FEW-NUCLEON SYSTEMS

In the previous section we have obtained Lagrangian densities that describe composite particles like pions (38) or nucleons (44). These particles are built of the $u$ and $d$ valence quarks as well as of virtual gluons and quark-antiquark pairs. In fact, we can say that the virtual constituents provide for binding of the valence constituents, and most of the rest mass of composite particles comes from the binding by virtual constituents. Indeed, the rest masses of pions, $m_{\pi^0}$$\,\simeq\,$135MeV and $m_{\pi^\pm}$$\,\simeq\,$140MeV, and nucleons, $m_p$$\,\simeq\,$938MeV and $m_n$$\,\simeq\,$940MeV, are much, much larger than those of quarks, $m_u$$\,\simeq\,$3MeV and $m_d$$\,\simeq\,$6MeV. Moreover, the famous confinement effect prevents the valence quarks from being separated one from another, unless a real quark-antiquark pair is created from the vacuum, and two separate composite particles appear.

It is amazing that strong interactions only yield a strong binding for objects that cannot be broken apart at all. Once these composite particles are built, strong interactions become almost completely saturated, and what remains of them, when looked upon from the outside of composite particles, is in fact a relatively weak force.

Let us illustrate this weakness of the strong force by several examples. First of all, the only bound binary system of nucleons, i.e., the deuteron $n$-$p$, has the binding energy of only $B_D$=2.224575(9)MeV. This is really a small number as compared to, e.g., either the nucleon rest masses, or the QCD coupling constant. The deuteron is barely bound, and moreover, neither the di-neutron ($n$-$n$), nor the di-proton ($p$-$p$) is a bound object. The $n$-$p$ scattering amplitude has a pole (corresponding to the deuteron bound state) at the relative momentum of only $k$= $i\sqrt{m_NB_D}$$\,\simeq\,$45$i$MeV (the pole appears on the imaginary axis). The corresponding scattering length is fairly large, $a$=5.424(3)fm, and certainly much larger than the size of the deuteron, $R_D$=1.953(3)fm. The range of the nucleon-nucleon (NN) interaction, as given by the OPE potential, corresponds to the inverse of the pion mass 1/$m_\pi$, and equals to about 1.4fm [note that in the units $\hbar=c=1$ we have 1fm$\,\simeq\,$(197MeV)$^{-1}$].

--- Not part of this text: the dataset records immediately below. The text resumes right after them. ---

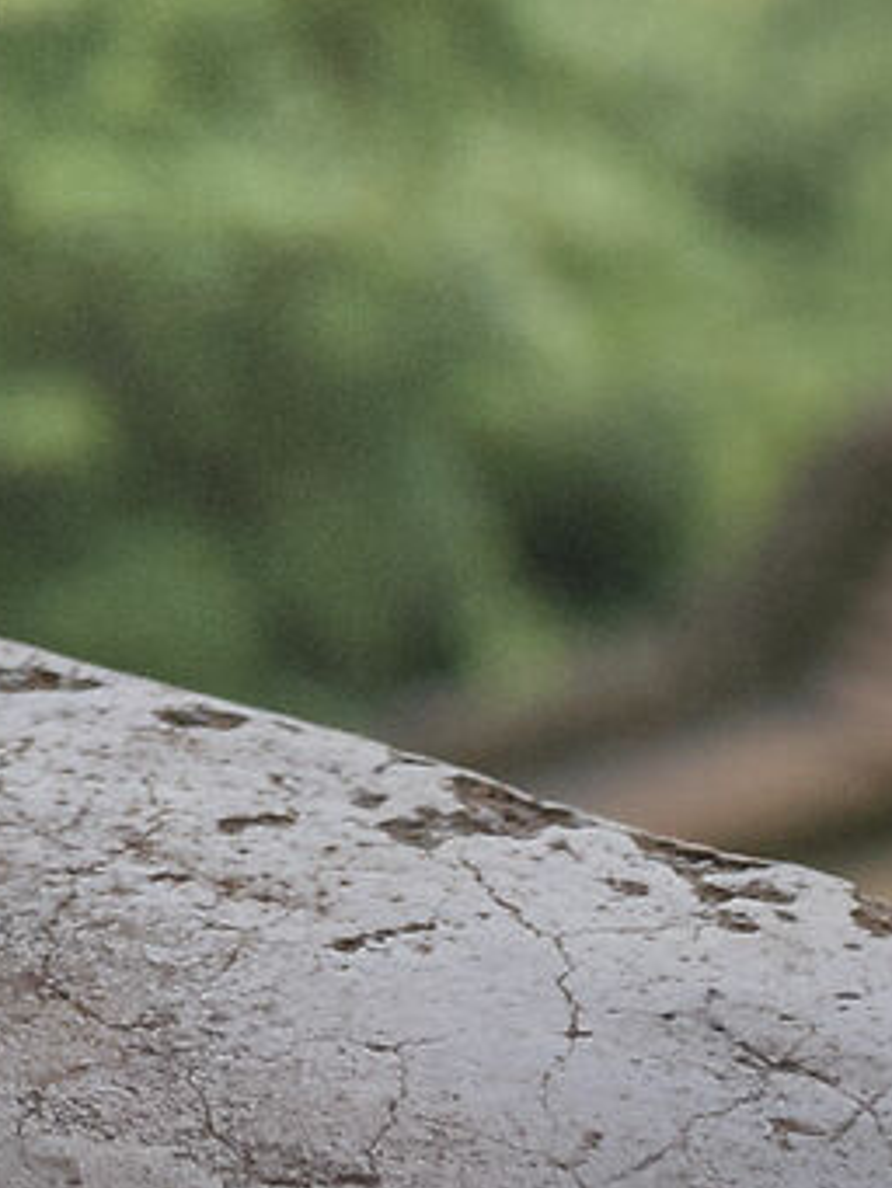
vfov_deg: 8.0
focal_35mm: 203
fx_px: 6970
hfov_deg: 6.8
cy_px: -2651
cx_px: -1582
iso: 450
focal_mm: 20
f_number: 6.3
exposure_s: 1/1000
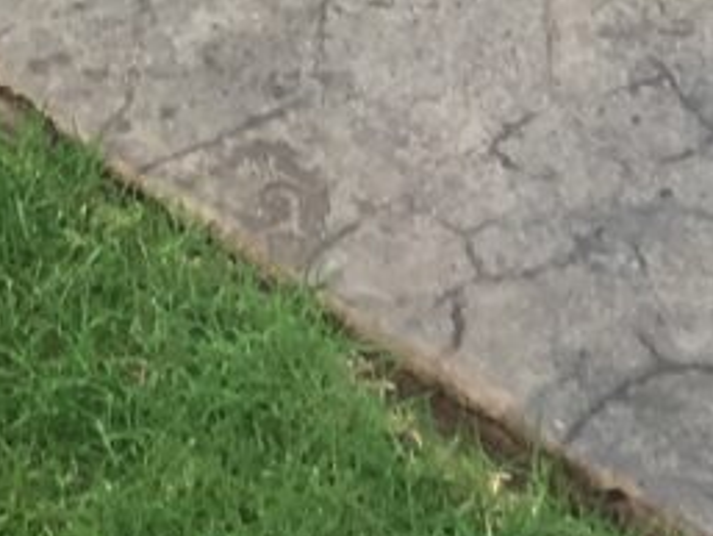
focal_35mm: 231
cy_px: -1291
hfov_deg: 8.5
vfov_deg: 5.8
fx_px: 4760
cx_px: 103
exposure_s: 1/120
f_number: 2.2
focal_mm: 4.15
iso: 25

The above scattering characteristics pertain to the $^3$S$_1$ channel, i.e., to a scattering with the total spin of $S$=1, the total orbital angular momentum of $L$=0, the total angular momentum of $J$=1, and the total isospin of $T$=0. In the $^1$S$_0$ channel ($S$=0, $L$=0, $J$=0, and $T$=1) the deuteron is unbound, the scattering amplitude has a pole at $k$$\,\simeq\,$$-8i$MeV (on the negative imaginary axis - corresponding to the so-called virtual, or quasibound state), and the scattering length is very large negative, $a$=$-$23.749(8)fm. The $n$-$n$ and $p$-$p$ scattering lengths (in the $^1$S$_0$ channel) are also very large negative, $a$=$-$18.5(4)fm and $a$=$-$7.806(3)fm, respectively. Finally, the multi-nucleon bound objects (i.e., the atomic nuclei) are also very weakly bound, with the binding energy per nucleon of only $B/A$$\,\simeq\,$8MeV.

These weak bindings have very important consequences for the physics of nuclear systems, namely, in these systems, the average kinetic energies are large positive, and the average potential (interaction) energies are large negative. The resulting total energies are therefore much smaller than either the kinetic or the potential component. As a result, one can neither treat the interaction as a small perturbation on top of the (almost) free motion of constituents, nor treat the relative kinetic energy as a small perturbation on top of a tightly bound, frozen system.